OTP Q2 profit climbs 88% on lower risk costs
OTP Bankʼs consolidated second-quarter after-tax profit jumped to HUF 71.9 bln, an 88% increase over the second quarter of 2015, on the back of lower risk costs and gains from the sale of a stake in Visa Europe, an earnings report released today shows, according to news agency MTI.
OTPʼs risk costs plunged 73% to HUF 12.1 bln during the period, while a HUF 13.2 bln gain from the sale of its Visa Europe stake lifted the bottom line further. Earnings per share came to HUF 271.
Net interest income fell 8% to HUF 129.1 bln, and net revenue from commissions and fees edged down 1% to HUF 43.5 bln. Other net non-interest income increased 7% to HUF 7.8 bln.
Excluding the gain on the sale of the Visa Europe stake and impairment, OTPʼs after-tax profit rose 39% to HUF 56.5 bln. Taking these adjustments into account, ROE rose 4.7 percentage points to 18.0%, while ROA increased 0.6 percentage point to 2.1%.
Adjusted after-tax profit of OTPʼs core business in Hungary rose 3% to HUF 30.7 bln.

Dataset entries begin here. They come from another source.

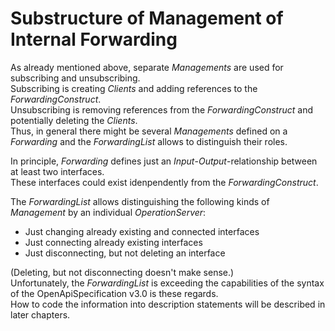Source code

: # Substructure of Management of Internal Forwarding

As already mentioned above, separate _Managements_ are used for subscribing and unsubscribing.  
Subscribing is creating _Clients_ and adding references to the _ForwardingConstruct_.  
Unsubscribing is removing references from the _ForwardingConstruct_ and potentially deleting the _Clients_.  
Thus, in general there might be several _Managements_ defined on a _Forwarding_ and the _ForwardingList_ allows to distinguish their roles.  

In principle, _Forwarding_ defines just an _Input_-_Output_-relationship between at least two interfaces.  
These interfaces could exist idenpendently from the _ForwardingConstruct_.  
 
The _ForwardingList_ allows distinguishing the following kinds of _Management_ by an individual _OperationServer_:  
- Just changing already existing and connected interfaces  
- Just connecting already existing interfaces  
- Just disconnecting, but not deleting an interface  

(Deleting, but not disconnecting doesn't make sense.)  
Unfortunately, the _ForwardingList_ is exceeding the capabilities of the syntax of the OpenApiSpecification v3.0 is these regards.  
How to code the information into description statements will be described in later chapters.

Profit of its Bulgarian unit, DSK Bank, climbed 40% to HUF 14.2 bln on lower provisioning and higher revenue from commissions and fees.

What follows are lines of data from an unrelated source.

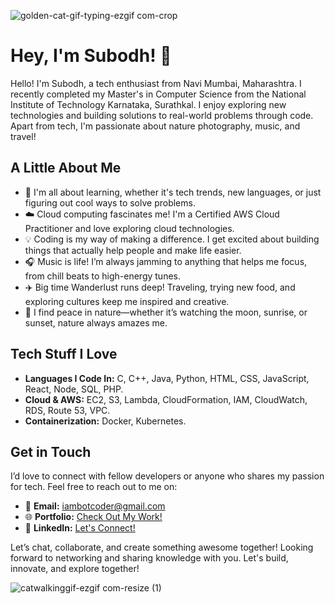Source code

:


![golden-cat-gif-typing-ezgif com-crop](https://github.com/user-attachments/assets/72f9701f-6f7d-4226-a23f-246bab3ae201)

# Hey, I'm Subodh! 🌟

Hello! I'm Subodh, a tech enthusiast from Navi Mumbai, Maharashtra. I recently completed my Master's in Computer Science from the National Institute of Technology Karnataka, Surathkal. I enjoy exploring new technologies and building solutions to real-world problems through code. Apart from tech, I'm passionate about nature photography, music, and travel!

## A Little About Me

- 🌱 I'm all about learning, whether it's tech trends, new languages, or just figuring out cool ways to solve problems.
- ☁️ Cloud computing fascinates me! I'm a Certified AWS Cloud Practitioner and love exploring cloud technologies.
- 💡 Coding is my way of making a difference. I get excited about building things that actually help people and make life easier.
- 🎧 Music is life! I’m always jamming to anything that helps me focus, from chill beats to high-energy tunes.
- ✈️ Big time Wanderlust runs deep! Traveling, trying new food, and exploring cultures keep me inspired and creative.
- 🌿 I find peace in nature—whether it’s watching the moon, sunrise, or sunset, nature always amazes me.

## Tech Stuff I Love

- **Languages I Code In:** C, C++, Java, Python, HTML, CSS, JavaScript, React, Node, SQL, PHP.
- **Cloud & AWS:** EC2, S3, Lambda, CloudFormation, IAM, CloudWatch, RDS, Route 53, VPC.
- **Containerization:** Docker, Kubernetes.

## Get in Touch

I’d love to connect with fellow developers or anyone who shares my passion for tech. Feel free to reach out to me on:

- 📧 **Email:** [iambotcoder@gmail.com](mailto:iambotcoder@gmail.com)
- 🌐 **Portfolio:** [Check Out My Work!](https://iambotcoder.github.io/Subodh-portfolio/)
- 🔗 **LinkedIn:** [Let's Connect!](https://www.linkedin.com/in/subodh-sonawane-/)

Let’s chat, collaborate, and create something awesome together!
Looking forward to networking and sharing knowledge with you. Let's build, innovate, and explore together!


![catwalkinggif-ezgif com-resize (1)](https://github.com/user-attachments/assets/753c5525-ed32-46ca-8226-added99aa2e5)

OTPʼs Russian unit turned a HUF 6.5 bln profit after making a HUF 3.2 bln loss in the base period. At the same time, its branchless business in the country, Touch Bank, showed HUF 1.5 bln in the red.
The only other foreign unit to make a loss, albeit a very small one, was Slovakiaʼs OBS.
OTPʼs foreign businesses accounted for 45% of adjusted after-tax profit in the second quarter.
OTP had total assets of HUF 10.6992 trln at the end of June, down 1% from twelve months earlier. Its gross stock of client loans fell 3% to HUF 6.4934 trln, while client deposits climbed 4% to HUF 7.8985 trln.
Within the lending portfolio, retails loans fell 6% to HUF 4.2412 trln, while corporate loans rose 5% to HUF 1.988 trln.
OTPʼs non-performing loan ratio dropped 2.0 percentage points to 16.4% during the twelve-month period.